▶ _Exercise description_: Tell me, please, how many lines in the records below include the word "Terminal". Give no more than the number.

Page images and extracted text:
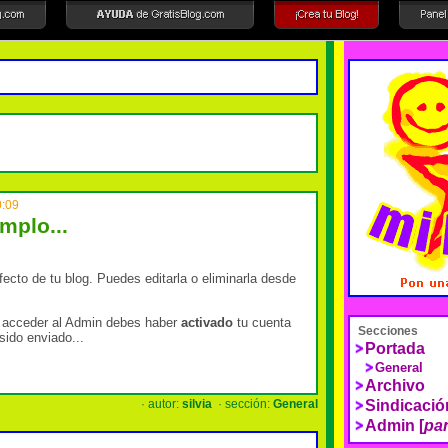
0:09
mplo...
fecto de tu blog. Puedes editarla o eliminarla desde
 acceder al Admin debes haber
activado
tu cuenta
Secciones
sido enviado...
Portada
General
Archivo
· autor:
silvia
· sección:
General
Sindicaci
Admin [
pan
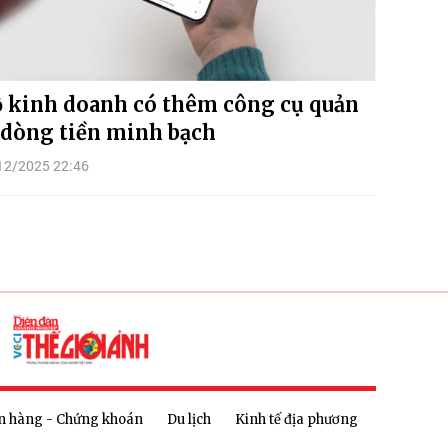
 kinh doanh có thêm công cụ quản
 dòng tiền minh bạch
12/2025 22:46
n hàng - Chứng khoán
Du lịch
Kinh tế địa phương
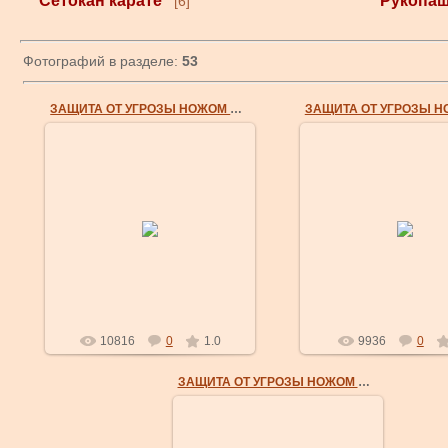
Сетокан карате
Рукопа
[6]
Фотографий в разделе:
53
ЗАЩИТА ОТ УГРОЗЫ НОЖОМ СЗАДИ
23 Июл 2007
23 Июл 2007
1. При данной атаке необходимо
2. Правой рукой захв
расслабиться и не паниковать. У
запястье противника и
нападающего должно создаться
его руку вперед-вниз, т
впечатление, что вы не со...
делая «болевой замок»
masterklass
masterklass
10816
0
1.0
9936
0
ЗАЩИТА ОТ УГРОЗЫ НОЖОМ СЗАДИ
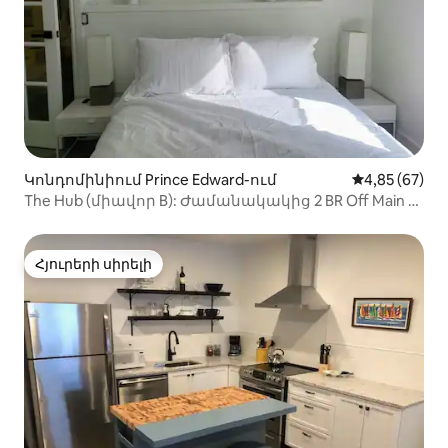
Կոնդոմինիում Prince Edward-ում
Միջին վարկա
4,85 (67)
The Hub (միավոր B): Ժամանակակից 2 BR Off Main St
Picton
Հյուրերի սիրելի
Հյուրերի սիրելի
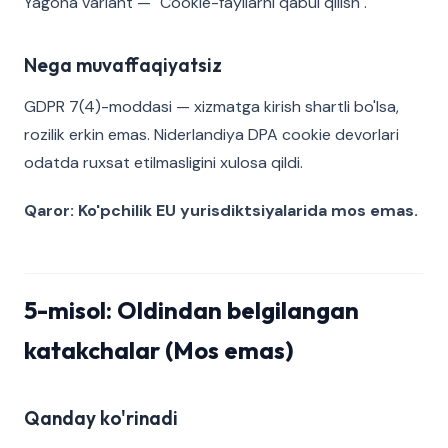
Yagona variant — "Cookie-fayllarni qabul qilish".
Nega muvaffaqiyatsiz
GDPR 7(4)-moddasi — xizmatga kirish shartli bo'lsa,
rozilik erkin emas. Niderlandiya DPA cookie devorlari
odatda ruxsat etilmasligini xulosa qildi.
Qaror: Ko'pchilik EU yurisdiktsiyalarida mos emas.
5-misol: Oldindan belgilangan
katakchalar (Mos emas)
Qanday ko'rinadi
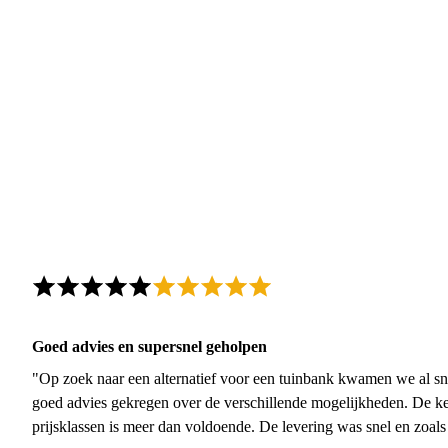
Goed advies en supersnel geholpen
"Op zoek naar een alternatief voor een tuinbank kwamen we al sn
goed advies gekregen over de verschillende mogelijkheden. De ke
prijsklassen is meer dan voldoende. De levering was snel en zoal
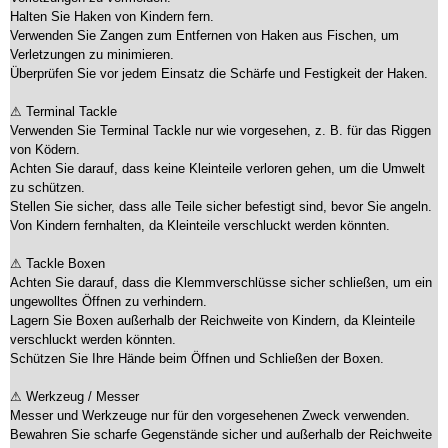
Halten Sie Haken von Kindern fern.
Verwenden Sie Zangen zum Entfernen von Haken aus Fischen, um
Verletzungen zu minimieren.
Überprüfen Sie vor jedem Einsatz die Schärfe und Festigkeit der Haken.
⚠ Terminal Tackle
Verwenden Sie Terminal Tackle nur wie vorgesehen, z. B. für das Riggen
von Ködern.
Achten Sie darauf, dass keine Kleinteile verloren gehen, um die Umwelt
zu schützen.
Stellen Sie sicher, dass alle Teile sicher befestigt sind, bevor Sie angeln.
Von Kindern fernhalten, da Kleinteile verschluckt werden könnten.
⚠ Tackle Boxen
Achten Sie darauf, dass die Klemmverschlüsse sicher schließen, um ein
ungewolltes Öffnen zu verhindern.
Lagern Sie Boxen außerhalb der Reichweite von Kindern, da Kleinteile
verschluckt werden könnten.
Schützen Sie Ihre Hände beim Öffnen und Schließen der Boxen.
⚠ Werkzeug / Messer
Messer und Werkzeuge nur für den vorgesehenen Zweck verwenden.
Bewahren Sie scharfe Gegenstände sicher und außerhalb der Reichweite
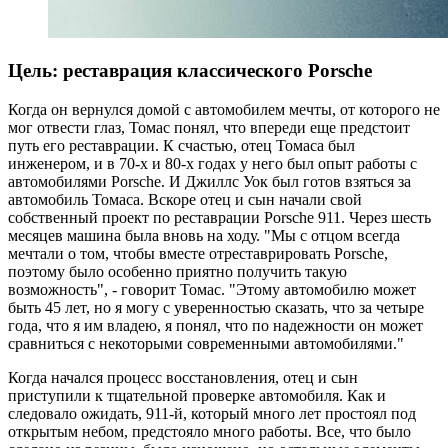
Цель: реставрация классического Porsche
Когда он вернулся домой с автомобилем мечты, от которого не
мог отвести глаз, Томас понял, что впереди еще предстоит
путь его реставрации. К счастью, отец Томаса был
инженером, и в 70-х и 80-х годах у него был опыт работы с
автомобилями Porsche. И Джиллс Уок был готов взяться за
автомобиль Томаса. Вскоре отец и сын начали свой
собственный проект по реставрации Porsche 911. Через шесть
месяцев машина была вновь на ходу. "Мы с отцом всегда
мечтали о том, чтобы вместе отреставрировать Porsche,
поэтому было особенно приятно получить такую
возможность", - говорит Томас. "Этому автомобилю может
быть 45 лет, но я могу с уверенностью сказать, что за четыре
года, что я им владею, я понял, что по надежности он может
сравниться с некоторыми современными автомобилями."
Когда начался процесс восстановления, отец и сын
приступили к тщательной проверке автомобиля. Как и
следовало ожидать, 911-й, который много лет простоял под
открытым небом, предстояло много работы. Все, что было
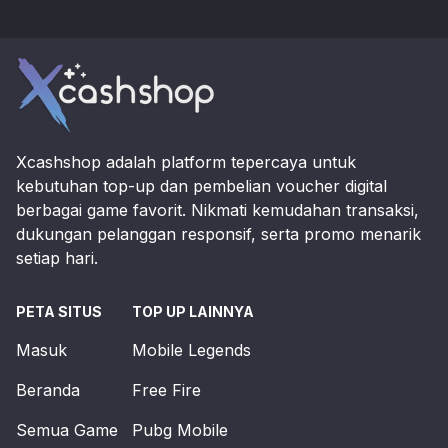
Footer
Xcashshop adalah platform tepercaya untuk
kebutuhan top-up dan pembelian voucher digital
berbagai game favorit. Nikmati kemudahan transaksi,
dukungan pelanggan responsif, serta promo menarik
setiap hari.
PETA SITUS
TOP UP LAINNYA
Masuk
Mobile Legends
Beranda
Free Fire
Semua Game
Pubg Mobile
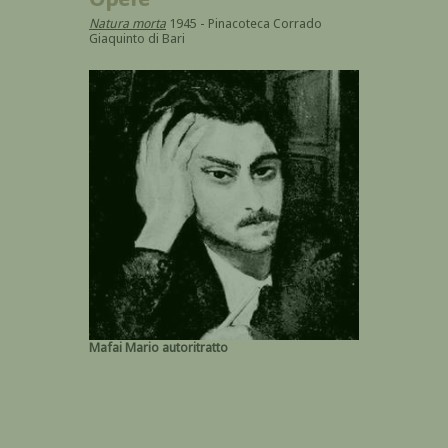
Natura morta
1945 - Pinacoteca Corrado
Giaquinto di Bari
Mafai Mario autoritratto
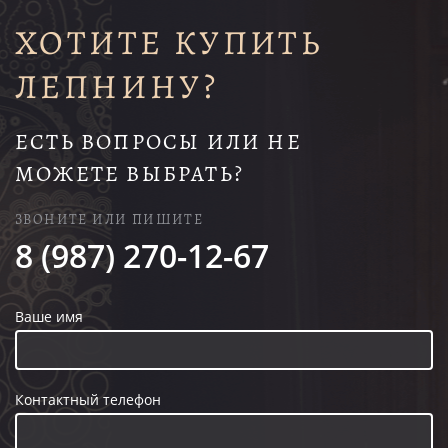
ХОТИТЕ КУПИТЬ
ЛЕПНИНУ?
ЕСТЬ ВОПРОСЫ ИЛИ НЕ
МОЖЕТЕ ВЫБРАТЬ?
ЗВОНИТЕ ИЛИ ПИШИТЕ
8 (987) 270-12-67
Ваше имя
Контактный телефон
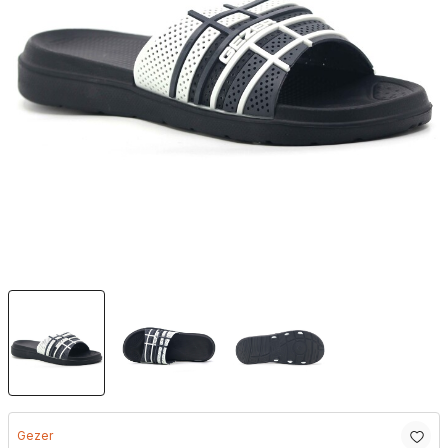
Gezer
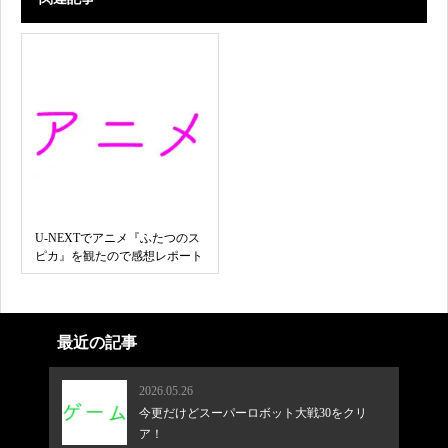
U-NEXTでアニメ『ふたつのス
ピカ』を観たので感想レポート
最近の記事
2026.05.26
今更だけどスーパーロボット大戦30をクリ
ア！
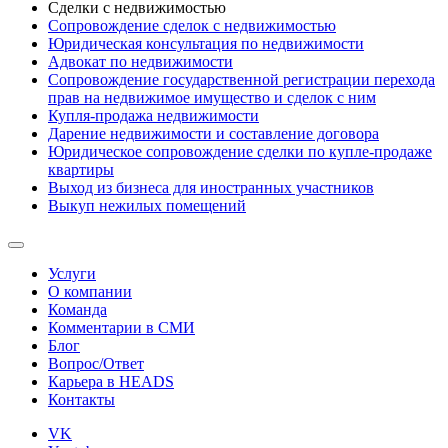
Сделки с недвижимостью
Сопровождение сделок с недвижимостью
Юридическая консультация по недвижимости
Адвокат по недвижимости
Сопровождение государственной регистрации перехода
прав на недвижимое имущество и сделок с ним
Купля-продажа недвижимости
Дарение недвижимости и составление договора
Юридическое сопровождение сделки по купле-продаже
квартиры
Выход из бизнеса для иностранных участников
Выкуп нежилых помещений
Услуги
О компании
Команда
Комментарии в СМИ
Блог
Вопрос/Ответ
Карьера в HEADS
Контакты
VK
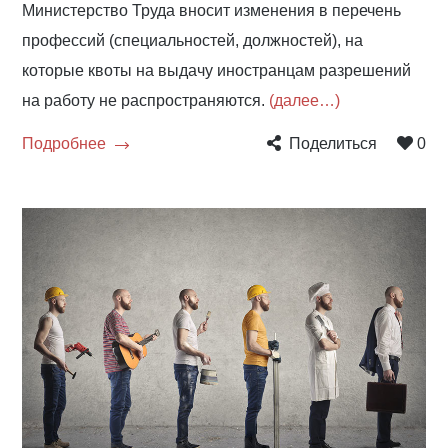
Министерство Труда вносит изменения в перечень
профессий (специальностей, должностей), на
которые квоты на выдачу иностранцам разрешений
на работу не распространяются.
(далее…)
Подробнее
Поделиться
0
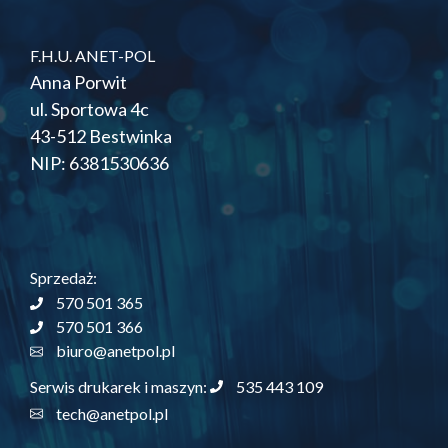
F.H.U. ANET-POL
Anna Porwit
ul. Sportowa 4c
43-512 Bestwinka
NIP: 6381530636
Sprzedaż:
570 501 365
570 501 366
biuro@anetpol.pl
535 443 109
Serwis drukarek i maszyn:
tech@anetpol.pl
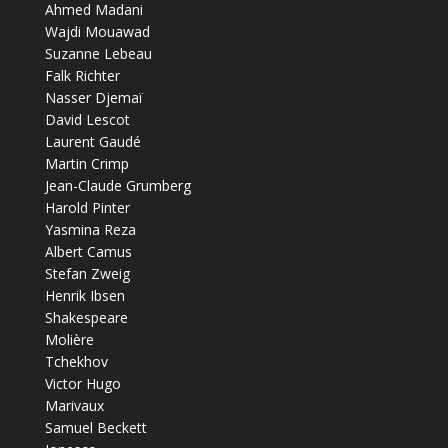
Ahmed Madani
Wajdi Mouawad
Suzanne Lebeau
Falk Richter
Nasser Djemaï
David Lescot
Laurent Gaudé
Martin Crimp
Jean-Claude Grumberg
Harold Pinter
Yasmina Reza
Albert Camus
Stefan Zweig
Henrik Ibsen
Shakespeare
Molière
Tchekhov
Victor Hugo
Marivaux
Samuel Beckett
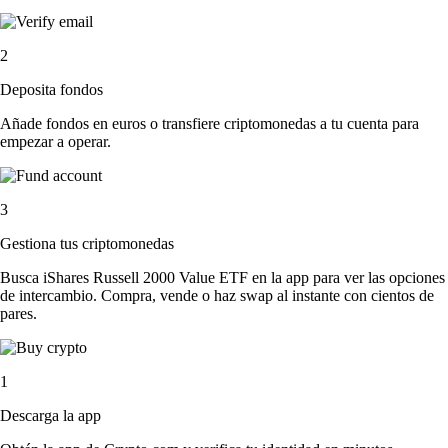
2
Deposita fondos
Añade fondos en euros o transfiere criptomonedas a tu cuenta para
empezar a operar.
3
Gestiona tus criptomonedas
Busca iShares Russell 2000 Value ETF en la app para ver las opciones
de intercambio. Compra, vende o haz swap al instante con cientos de
pares.
1
Descarga la app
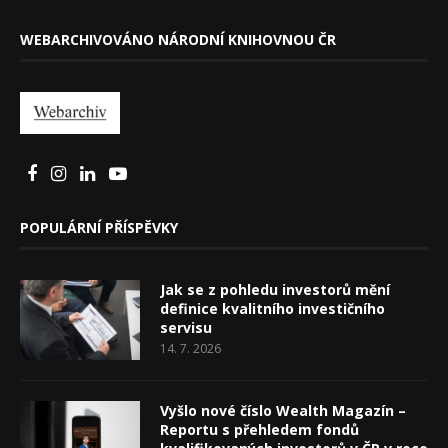
WEBARCHIVOVÁNO NÁRODNÍ KNIHOVNOU ČR
POPULÁRNÍ PŘÍSPĚVKY
Jak se z pohledu investorů mění
definice kvalitního investičního
servisu
14. 7. 2026
Vyšlo nové číslo Wealth Magazín –
Reportu s přehledem fondů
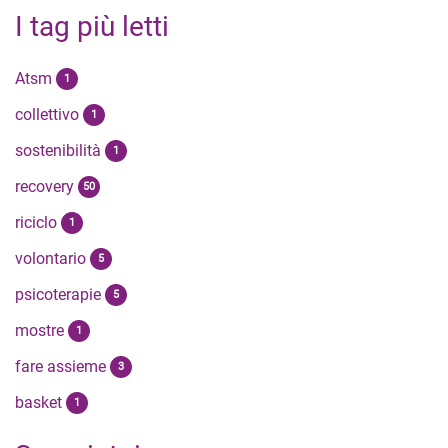
I tag più letti
Atsm
1
collettivo
1
sostenibilità
1
recovery
50
riciclo
1
volontario
5
psicoterapie
5
mostre
1
fare assieme
3
basket
1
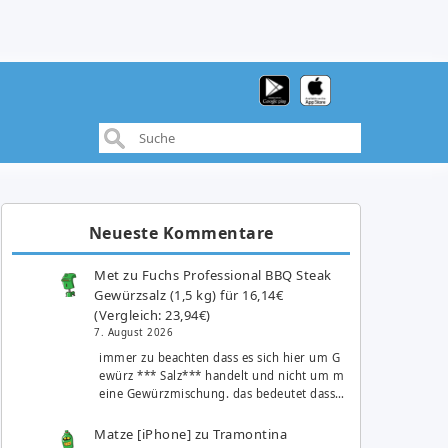
Neueste Kommentare
Met
zu
Fuchs Professional BBQ Steak
Gewürzsalz (1,5 kg) für 16,14€
(Vergleich: 23,94€)
7. August 2026
immer zu beachten dass es sich hier um G
ewürz *** Salz*** handelt und nicht um m
eine Gewürzmischung. das bedeutet dass…
Matze [iPhone]
zu
Tramontina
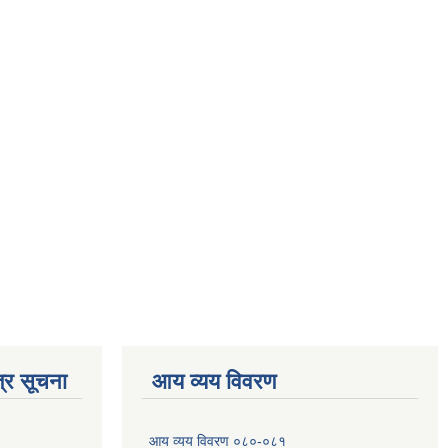
्र सूचना
आय व्यय विवरण
आय व्यय विवरण ०८०-०८१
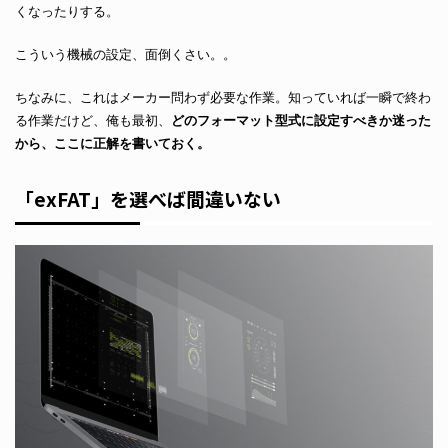
くなったりする。
こういう機械の設定、面倒くさい。。
ちなみに、これはメーカー問わず必要な作業。知っていれば一瞬で終わ
る作業だけど、俺も最初、
どのフォーマット型式に設定すべきか迷った
から、ここに正解を書いておく。
「exFAT」を選べば間違いない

▶ _Written response_: 2